-- Information supplied follows --

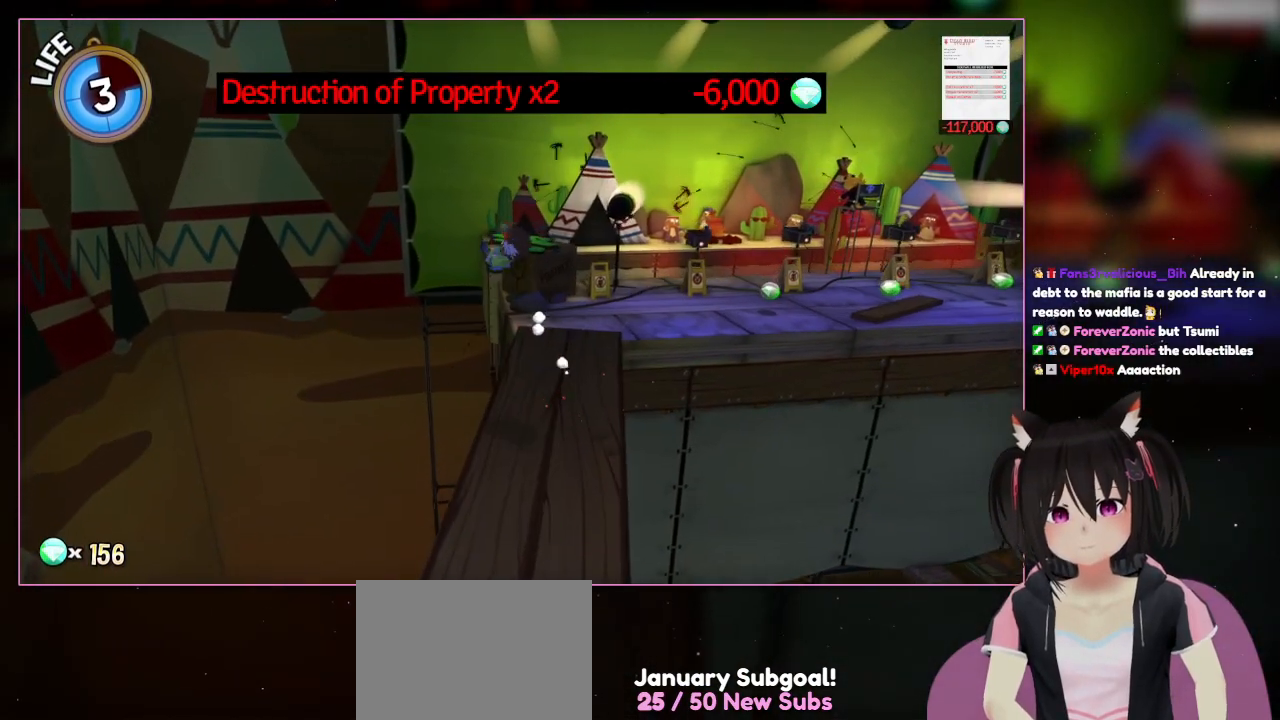
{"buttons": [], "left_stick": "up-right", "right_stick": "center", "events": [[133, "A", "down"], [133, "left_stick", "up-left"], [317, "A", "up"], [317, "left_stick", "up-right"]]}
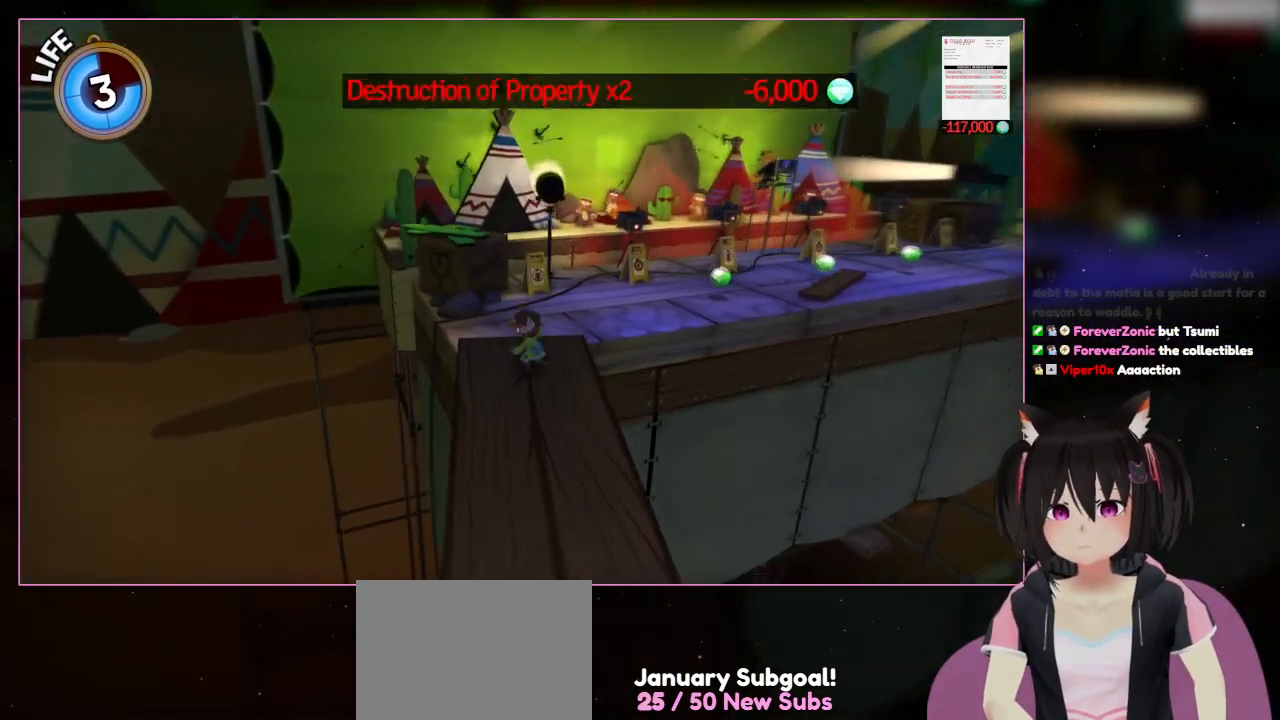
{"buttons": [], "left_stick": "down-left", "right_stick": "left", "events": [[33, "right_stick", "right"], [233, "right_stick", "center"], [433, "left_stick", "down-left"], [433, "right_stick", "left"]]}
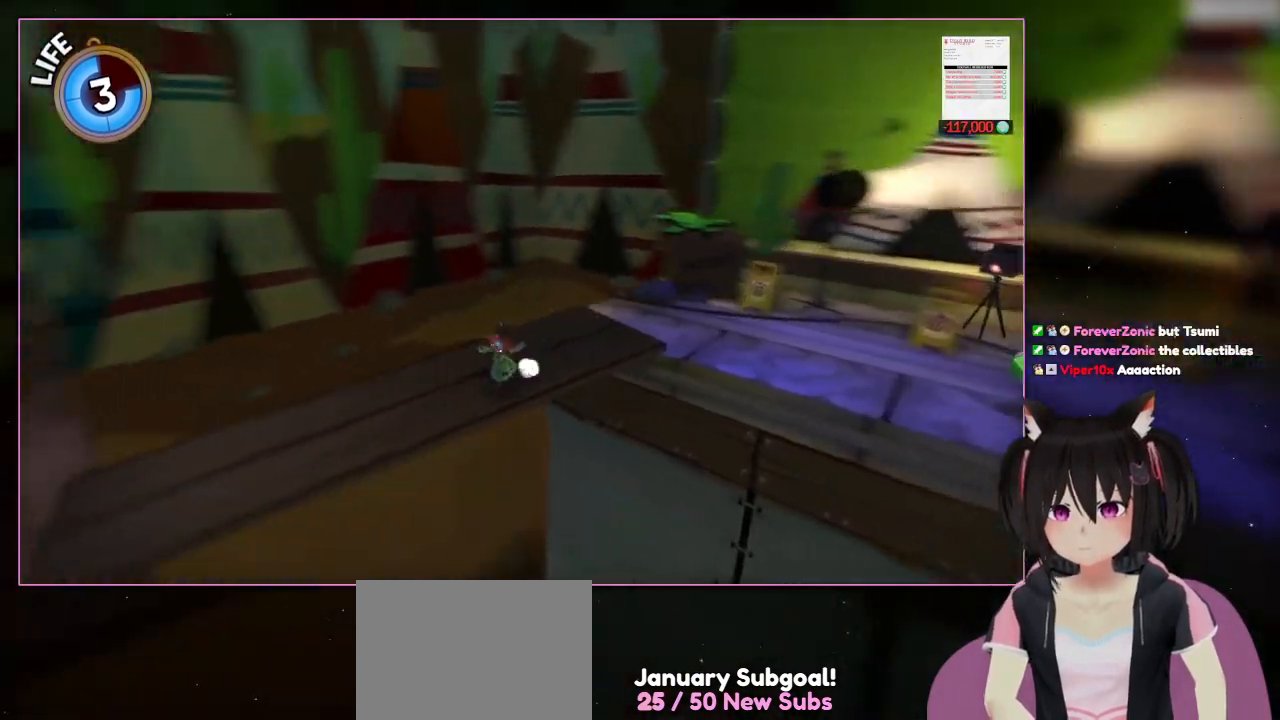
{"buttons": [], "left_stick": "down-left", "right_stick": "left", "events": []}
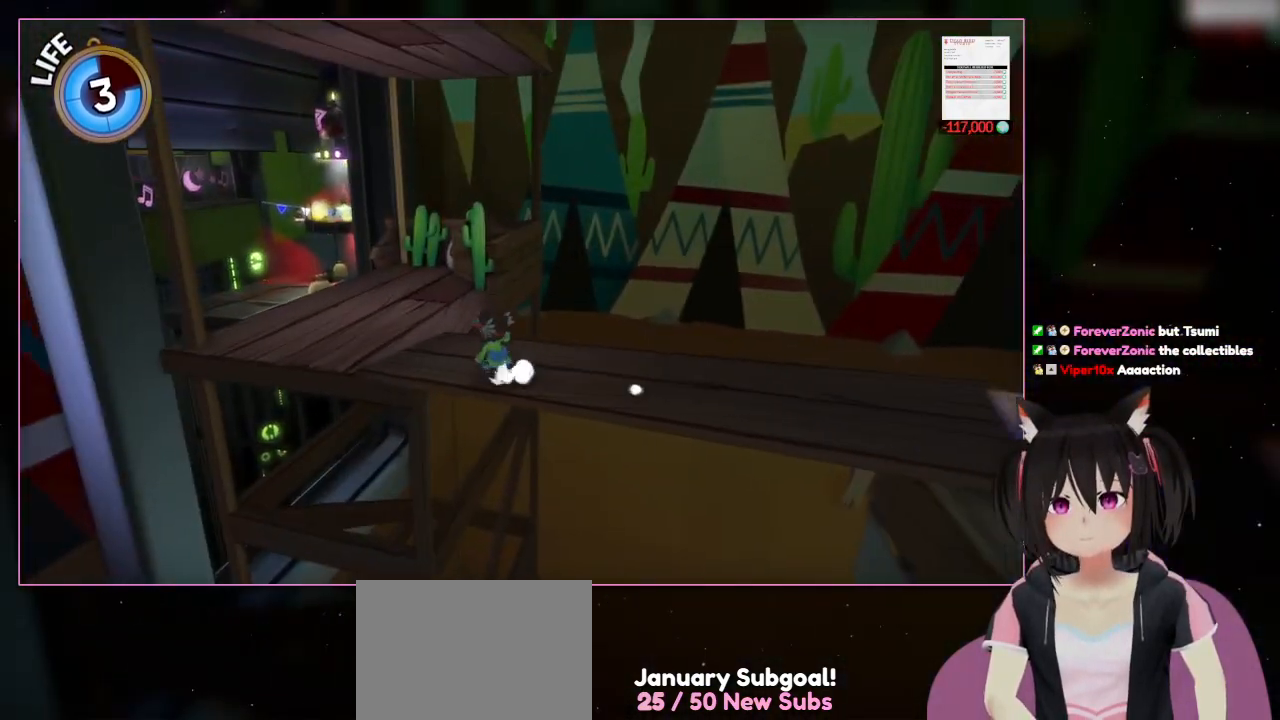
{"buttons": ["A"], "left_stick": "up-left", "right_stick": "center", "events": [[233, "left_stick", "up-left"], [233, "right_stick", "center"], [433, "A", "down"]]}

-- Information supplied concluded --

## Assignment
Since the pictures are not wanted, transcribe only the rest of the material above, exactly as it stands.

## Reply to the exercise
{"buttons": [], "left_stick": "up-right", "right_stick": "center", "events": [[133, "A", "down"], [133, "left_stick", "up-left"], [317, "A", "up"], [317, "left_stick", "up-right"]]}
{"buttons": [], "left_stick": "down-left", "right_stick": "left", "events": [[33, "right_stick", "right"], [233, "right_stick", "center"], [433, "left_stick", "down-left"], [433, "right_stick", "left"]]}
{"buttons": [], "left_stick": "down-left", "right_stick": "left", "events": []}
{"buttons": ["A"], "left_stick": "up-left", "right_stick": "center", "events": [[233, "left_stick", "up-left"], [233, "right_stick", "center"], [433, "A", "down"]]}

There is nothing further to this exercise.